Items listed in a dataset
══════════

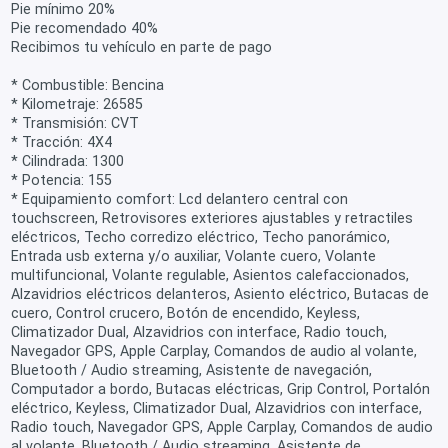
Pie mínimo 20%
Pie recomendado 40%
Recibimos tu vehículo en parte de pago
* Combustible: Bencina
* Kilometraje: 26585
* Transmisión: CVT
* Tracción: 4X4
* Cilindrada: 1300
* Potencia: 155
* Equipamiento comfort: Lcd delantero central con
touchscreen, Retrovisores exteriores ajustables y retractiles
eléctricos, Techo corredizo eléctrico, Techo panorámico,
Entrada usb externa y/o auxiliar, Volante cuero, Volante
multifuncional, Volante regulable, Asientos calefaccionados,
Alzavidrios eléctricos delanteros, Asiento eléctrico, Butacas de
cuero, Control crucero, Botón de encendido, Keyless,
Climatizador Dual, Alzavidrios con interface, Radio touch,
Navegador GPS, Apple Carplay, Comandos de audio al volante,
Bluetooth / Audio streaming, Asistente de navegación,
Computador a bordo, Butacas eléctricas, Grip Control, Portalón
eléctrico, Keyless, Climatizador Dual, Alzavidrios con interface,
Radio touch, Navegador GPS, Apple Carplay, Comandos de audio
al volante, Bluetooth / Audio streaming, Asistente de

══════════

Required action:
Wherever the word "Butacas" appears in a line of the data above, copy that line.

Written answer:
Alzavidrios eléctricos delanteros, Asiento eléctrico, Butacas de
Computador a bordo, Butacas eléctricas, Grip Control, Portalón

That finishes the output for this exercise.